Non-Fermi Liquid Behavior in 3+1 Dimensions with PT Invariant Gauge Field: An Renormalization Group Approach

TL;DR

This paper investigates non-Fermi liquid behavior in 3+1 dimensions through a renormalization group analysis of a coupled Fermi surface and gauge field, revealing a non-trivial fixed point and breakdown of Landau Fermi liquid theory.

Contribution

It introduces a calibrated scaling approach for RG analysis in 3+1 dimensions and demonstrates the existence of a non-trivial fixed point affecting fermion behavior.

Findings

Presence of a non-trivial fixed point controlling gauge interactions

Two-point Green's function shows non-quasi particle poles

Fermion anomalous dimension is gauge dependent but persists under gauge renormalization

Abstract

We introduce a Hamiltonian coupled between a normal Fermi surface and a polarized Maxwell type gauge field.We adopt a {\it calibrated scaling } approach in order to be consistent with the results obtained at $2+1$ dimensions as well as the Weinberg's theo rem.
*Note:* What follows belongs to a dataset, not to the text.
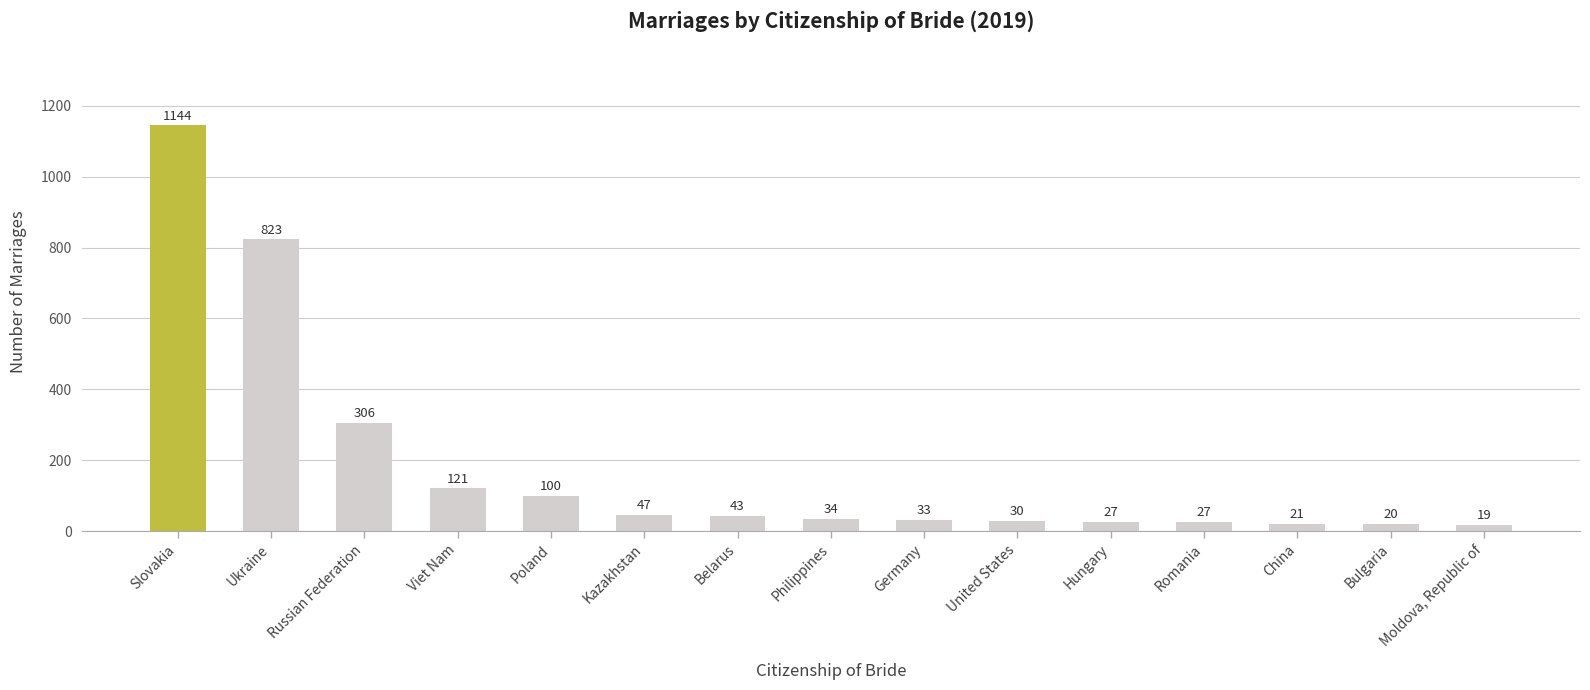

Which label corresponds to the smallest value in the chart?

Moldova, Republic of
Renormalization group equations are calculated by using a dimension regulator. It turns out that the gauge interaction is controlled by a non-trivial fixed point. The two-point Green's function can thus be calculated accurately in the low temperature limit and possesses a non-quasi particle pole which signals the break down of the Landau Fermi liquid theory. In addition,we show that the anomalous dimension of fermion field is in general gauge dependent. But it will survive under generic gauge choice due to the renormalization of the gauge fixing parameter.